# Use Oil or water based kiltz to cover oil base paint?



## user1007 (Sep 23, 2009)

I would use something better than Kilz which includes just about anything else out there. Generally speaking, you can put a superbonding latex primer over oil and then finish with latex products. Things do not work out so well trying to oil over latex finished surfaces.


----------



## Matthewt1970 (Sep 16, 2008)

The bare minimum I would put on there would be a water based epoxy. Latex products just do not hold on walking surfaces. Is oil not available in your area?


----------



## housepaintingny (Jul 25, 2009)

If you are painting a floor I would not use kilt. You will want to use a paint designed for walking surfaces. If its a wood floor after preperation I would use Sherwin Williams Tread Plex on the floor.


----------



## bvg (Jun 21, 2011)

sdsester said:


> I would use something better than Kilz which includes just about anything else out there. Generally speaking, you can put a superbonding latex primer over oil and then finish with latex products. Things do not work out so well trying to oil over latex finished surfaces.


 Thanks for the heads up. I have just finished my 2nd coat last night, taping diamond pattern, this morning and I AM DONE! I did use a benjamin moore floor primer and now am using latex. It is not a high traffic area, so this is why I wanted to convert to lates, simply easier to handle.
Thanks again, I appreciate the knowledge.
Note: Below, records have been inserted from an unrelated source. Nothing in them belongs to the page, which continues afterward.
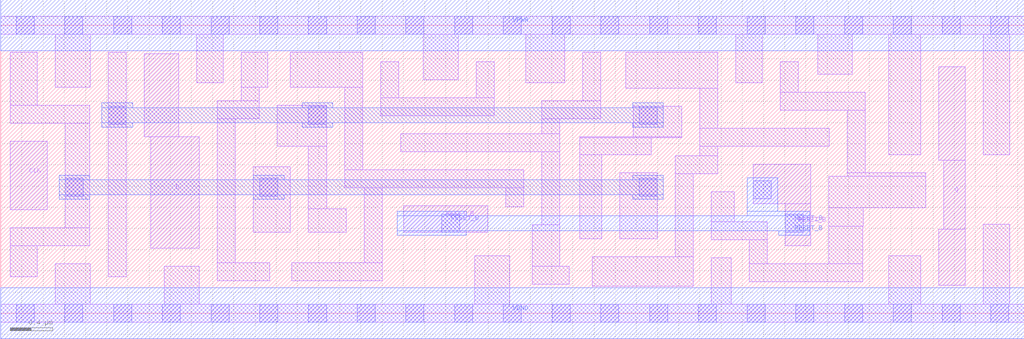
<source format=lef>
# Copyright 2020 The SkyWater PDK Authors
#
# Licensed under the Apache License, Version 2.0 (the "License");
# you may not use this file except in compliance with the License.
# You may obtain a copy of the License at
#
#     https://www.apache.org/licenses/LICENSE-2.0
#
# Unless required by applicable law or agreed to in writing, software
# distributed under the License is distributed on an "AS IS" BASIS,
# WITHOUT WARRANTIES OR CONDITIONS OF ANY KIND, either express or implied.
# See the License for the specific language governing permissions and
# limitations under the License.
#
# SPDX-License-Identifier: Apache-2.0

VERSION 5.7 ;
  NAMESCASESENSITIVE ON ;
  NOWIREEXTENSIONATPIN ON ;
  DIVIDERCHAR "/" ;
  BUSBITCHARS "[]" ;
UNITS
  DATABASE MICRONS 200 ;
END UNITS
MACRO sky130_fd_sc_hd__dfrtp_2
  CLASS CORE ;
  SOURCE USER ;
  FOREIGN sky130_fd_sc_hd__dfrtp_2 ;
  ORIGIN  0.000000  0.000000 ;
  SIZE  9.660000 BY  2.720000 ;
  SYMMETRY X Y R90 ;
  SITE unithd ;
  PIN D
    ANTENNAGATEAREA  0.126000 ;
    DIRECTION INPUT ;
    USE SIGNAL ;
    PORT
      LAYER li1 ;
        RECT 1.355000 1.665000 1.680000 2.450000 ;
        RECT 1.415000 0.615000 1.875000 1.665000 ;
    END
  END D
  PIN Q
    ANTENNADIFFAREA  0.445500 ;
    DIRECTION OUTPUT ;
    USE SIGNAL ;
    PORT
      LAYER li1 ;
        RECT 8.855000 0.265000 9.105000 0.795000 ;
        RECT 8.855000 1.445000 9.105000 2.325000 ;
        RECT 8.900000 0.795000 9.105000 1.445000 ;
    END
  END Q
  PIN RESET_B
    ANTENNAGATEAREA  0.252000 ;
    DIRECTION INPUT ;
    USE SIGNAL ;
    PORT
      LAYER li1 ;
        RECT 3.805000 0.765000 4.595000 1.015000 ;
      LAYER mcon ;
        RECT 4.165000 0.765000 4.335000 0.935000 ;
    END
    PORT
      LAYER li1 ;
        RECT 7.105000 1.035000 7.645000 1.405000 ;
        RECT 7.405000 0.635000 7.645000 1.035000 ;
      LAYER mcon ;
        RECT 7.105000 1.080000 7.275000 1.250000 ;
        RECT 7.405000 0.765000 7.575000 0.935000 ;
    END
    PORT
      LAYER met1 ;
        RECT 3.745000 0.735000 4.395000 0.780000 ;
        RECT 3.745000 0.780000 7.635000 0.920000 ;
        RECT 3.745000 0.920000 4.395000 0.965000 ;
        RECT 7.045000 0.920000 7.635000 0.965000 ;
        RECT 7.045000 0.965000 7.335000 1.280000 ;
        RECT 7.345000 0.735000 7.635000 0.780000 ;
    END
  END RESET_B
  PIN CLK
    ANTENNAGATEAREA  0.159000 ;
    DIRECTION INPUT ;
    USE CLOCK ;
    PORT
      LAYER li1 ;
        RECT 0.090000 0.975000 0.440000 1.625000 ;
    END
  END CLK
  PIN VGND
    DIRECTION INOUT ;
    SHAPE ABUTMENT ;
    USE GROUND ;
    PORT
      LAYER met1 ;
        RECT 0.000000 -0.240000 9.660000 0.240000 ;
    END
  END VGND
  PIN VPWR
    DIRECTION INOUT ;
    SHAPE ABUTMENT ;
    USE POWER ;
    PORT
      LAYER met1 ;
        RECT 0.000000 2.480000 9.660000 2.960000 ;
    END
  END VPWR
  OBS
    LAYER li1 ;
      RECT 0.000000 -0.085000 9.660000 0.085000 ;
      RECT 0.000000  2.635000 9.660000 2.805000 ;
      RECT 0.090000  0.345000 0.345000 0.635000 ;
      RECT 0.090000  0.635000 0.840000 0.805000 ;
      RECT 0.090000  1.795000 0.840000 1.965000 ;
      RECT 0.090000  1.965000 0.345000 2.465000 ;
      RECT 0.515000  0.085000 0.845000 0.465000 ;
      RECT 0.515000  2.135000 0.845000 2.635000 ;
      RECT 0.610000  0.805000 0.840000 1.795000 ;
      RECT 1.015000  0.345000 1.185000 2.465000 ;
      RECT 1.545000  0.085000 1.875000 0.445000 ;
      RECT 1.850000  2.175000 2.100000 2.635000 ;
      RECT 2.045000  0.305000 2.540000 0.475000 ;
      RECT 2.045000  0.475000 2.215000 1.835000 ;
      RECT 2.045000  1.835000 2.440000 2.005000 ;
      RECT 2.270000  2.005000 2.440000 2.135000 ;
      RECT 2.270000  2.135000 2.520000 2.465000 ;
      RECT 2.385000  0.765000 2.735000 1.385000 ;
      RECT 2.610000  1.575000 3.075000 1.965000 ;
      RECT 2.735000  2.135000 3.415000 2.465000 ;
      RECT 2.745000  0.305000 3.600000 0.475000 ;
      RECT 2.905000  0.765000 3.260000 0.985000 ;
      RECT 2.905000  0.985000 3.075000 1.575000 ;
      RECT 3.245000  1.185000 4.935000 1.355000 ;
      RECT 3.245000  1.355000 3.415000 2.135000 ;
      RECT 3.430000  0.475000 3.600000 1.185000 ;
      RECT 3.585000  1.865000 4.660000 2.035000 ;
      RECT 3.585000  2.035000 3.755000 2.375000 ;
      RECT 3.775000  1.525000 5.275000 1.695000 ;
      RECT 3.990000  2.205000 4.320000 2.635000 ;
      RECT 4.475000  0.085000 4.805000 0.545000 ;
      RECT 4.490000  2.035000 4.660000 2.375000 ;
      RECT 4.765000  1.005000 4.935000 1.185000 ;
      RECT 4.955000  2.175000 5.325000 2.635000 ;
      RECT 5.015000  0.275000 5.365000 0.445000 ;
      RECT 5.015000  0.445000 5.275000 0.835000 ;
      RECT 5.105000  0.835000 5.275000 1.525000 ;
      RECT 5.105000  1.695000 5.275000 1.835000 ;
      RECT 5.105000  1.835000 5.665000 2.005000 ;
      RECT 5.465000  0.705000 5.675000 1.495000 ;
      RECT 5.465000  1.495000 6.140000 1.655000 ;
      RECT 5.465000  1.655000 6.430000 1.665000 ;
      RECT 5.495000  2.005000 5.665000 2.465000 ;
      RECT 5.585000  0.255000 6.535000 0.535000 ;
      RECT 5.845000  0.705000 6.195000 1.325000 ;
      RECT 5.900000  2.125000 6.770000 2.465000 ;
      RECT 5.970000  1.665000 6.430000 1.955000 ;
      RECT 6.365000  0.535000 6.535000 1.315000 ;
      RECT 6.365000  1.315000 6.770000 1.485000 ;
      RECT 6.600000  1.485000 6.770000 1.575000 ;
      RECT 6.600000  1.575000 7.820000 1.745000 ;
      RECT 6.600000  1.745000 6.770000 2.125000 ;
      RECT 6.705000  0.085000 6.895000 0.525000 ;
      RECT 6.705000  0.695000 7.235000 0.865000 ;
      RECT 6.705000  0.865000 6.925000 1.145000 ;
      RECT 6.940000  2.175000 7.190000 2.635000 ;
      RECT 7.065000  0.295000 8.135000 0.465000 ;
      RECT 7.065000  0.465000 7.235000 0.695000 ;
      RECT 7.360000  1.915000 8.160000 2.085000 ;
      RECT 7.360000  2.085000 7.530000 2.375000 ;
      RECT 7.710000  2.255000 8.040000 2.635000 ;
      RECT 7.815000  0.465000 8.135000 0.820000 ;
      RECT 7.815000  0.820000 8.140000 0.995000 ;
      RECT 7.815000  0.995000 8.730000 1.295000 ;
      RECT 7.990000  1.295000 8.730000 1.325000 ;
      RECT 7.990000  1.325000 8.160000 1.915000 ;
      RECT 8.380000  0.085000 8.685000 0.545000 ;
      RECT 8.380000  1.495000 8.685000 2.635000 ;
      RECT 9.275000  0.085000 9.525000 0.840000 ;
      RECT 9.275000  1.495000 9.525000 2.635000 ;
    LAYER mcon ;
      RECT 0.145000 -0.085000 0.315000 0.085000 ;
      RECT 0.145000  2.635000 0.315000 2.805000 ;
      RECT 0.605000 -0.085000 0.775000 0.085000 ;
      RECT 0.605000  2.635000 0.775000 2.805000 ;
      RECT 0.610000  1.105000 0.780000 1.275000 ;
      RECT 1.015000  1.785000 1.185000 1.955000 ;
      RECT 1.065000 -0.085000 1.235000 0.085000 ;
      RECT 1.065000  2.635000 1.235000 2.805000 ;
      RECT 1.525000 -0.085000 1.695000 0.085000 ;
      RECT 1.525000  2.635000 1.695000 2.805000 ;
      RECT 1.985000 -0.085000 2.155000 0.085000 ;
      RECT 1.985000  2.635000 2.155000 2.805000 ;
      RECT 2.445000 -0.085000 2.615000 0.085000 ;
      RECT 2.445000  1.105000 2.615000 1.275000 ;
      RECT 2.445000  2.635000 2.615000 2.805000 ;
      RECT 2.905000 -0.085000 3.075000 0.085000 ;
      RECT 2.905000  1.785000 3.075000 1.955000 ;
      RECT 2.905000  2.635000 3.075000 2.805000 ;
      RECT 3.365000 -0.085000 3.535000 0.085000 ;
      RECT 3.365000  2.635000 3.535000 2.805000 ;
      RECT 3.825000 -0.085000 3.995000 0.085000 ;
      RECT 3.825000  2.635000 3.995000 2.805000 ;
      RECT 4.285000 -0.085000 4.455000 0.085000 ;
      RECT 4.285000  2.635000 4.455000 2.805000 ;
      RECT 4.745000 -0.085000 4.915000 0.085000 ;
      RECT 4.745000  2.635000 4.915000 2.805000 ;
      RECT 5.205000 -0.085000 5.375000 0.085000 ;
      RECT 5.205000  2.635000 5.375000 2.805000 ;
      RECT 5.665000 -0.085000 5.835000 0.085000 ;
      RECT 5.665000  2.635000 5.835000 2.805000 ;
      RECT 6.025000  1.105000 6.195000 1.275000 ;
      RECT 6.025000  1.785000 6.195000 1.955000 ;
      RECT 6.125000 -0.085000 6.295000 0.085000 ;
      RECT 6.125000  2.635000 6.295000 2.805000 ;
      RECT 6.585000 -0.085000 6.755000 0.085000 ;
      RECT 6.585000  2.635000 6.755000 2.805000 ;
      RECT 7.045000 -0.085000 7.215000 0.085000 ;
      RECT 7.045000  2.635000 7.215000 2.805000 ;
      RECT 7.505000 -0.085000 7.675000 0.085000 ;
      RECT 7.505000  2.635000 7.675000 2.805000 ;
      RECT 7.965000 -0.085000 8.135000 0.085000 ;
      RECT 7.965000  2.635000 8.135000 2.805000 ;
      RECT 8.425000 -0.085000 8.595000 0.085000 ;
      RECT 8.425000  2.635000 8.595000 2.805000 ;
      RECT 8.885000 -0.085000 9.055000 0.085000 ;
      RECT 8.885000  2.635000 9.055000 2.805000 ;
      RECT 9.345000 -0.085000 9.515000 0.085000 ;
      RECT 9.345000  2.635000 9.515000 2.805000 ;
    LAYER met1 ;
      RECT 0.550000 1.075000 0.840000 1.120000 ;
      RECT 0.550000 1.120000 6.255000 1.260000 ;
      RECT 0.550000 1.260000 0.840000 1.305000 ;
      RECT 0.955000 1.755000 1.245000 1.800000 ;
      RECT 0.955000 1.800000 6.255000 1.940000 ;
      RECT 0.955000 1.940000 1.245000 1.985000 ;
      RECT 2.385000 1.075000 2.675000 1.120000 ;
      RECT 2.385000 1.260000 2.675000 1.305000 ;
      RECT 2.845000 1.755000 3.135000 1.800000 ;
      RECT 2.845000 1.940000 3.135000 1.985000 ;
      RECT 5.965000 1.075000 6.255000 1.120000 ;
      RECT 5.965000 1.260000 6.255000 1.305000 ;
      RECT 5.965000 1.755000 6.255000 1.800000 ;
      RECT 5.965000 1.940000 6.255000 1.985000 ;
  END
END sky130_fd_sc_hd__dfrtp_2

</source>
I am simply a "old house" owner/restorer and I have always heard, "Oil base paint can go over water based, but NEVER the opposite. Is there truth to this and would you know why?


----------



## bvg (Jun 21, 2011)

Matthewt1970 said:


> The bare minimum I would put on there would be a water based epoxy. Latex products just do not hold on walking surfaces. Is oil not available in your area?


 
The room that I am painting floor in is not heavy traffic, that is simply my only reason I wanted latex, easier cleanup. 

However, I do have another paint delimna for you. I have two front rooms that had lead paint from round about 1875-1925. Well, of course, hoping for grandchildren one day, wanted to seal it as much as possible and rolled each room with two coats of oil base primer and have latex paint atop. One room has a semi gloss Benjamin Moore paint and is fine. The other (my bedroom) has flat Benjamin Moore paint and is NOT fine. Let me also mention that there are 8" mud walls for insulation back in the day. Well, my room is cracking and pealing right off.....I am sick and in a delimna of what to do now. I do have charcoal in both, due to humidity.


----------



## user1007 (Sep 23, 2009)

Did you use an actual oil based primer with latex over the top or is the primer really an alkyd that you are calling an oil based primer. Hopefully it is an alkyd because you should be able to paint latex over it. Or at least if this has to be redone a superbonding latex primer should stick.

You have two strikes against you. The paint schema you mention is not going to hold up in any sort of traffic area like a bedroom and I fear the greatest source of problems is the humidity and humidity changes getting to the flat lustre of the paint. Even semi would repel moisture somewhat. 

I think sanding or scraping the flaking paint off is your only hope. The good news is that it sounds like it will come off fairly easily as it has started already. 

I would seriously think about using floor and porch enamel---either latex or oil based---the next go around. It will come with a tough urethane chemistry that will have better adhesion and good UV protection as well. Allow it to cure and apply a compatible clear coat of matte finish if you do not like the gloss level. Let the paint store know ahead of time your ultimate goal as far as the desired sheen. 

The paint store may not display all the color options for its floor paints. I have never figured out why. Know that you can get just about any color you want if you give them some lead time.


----------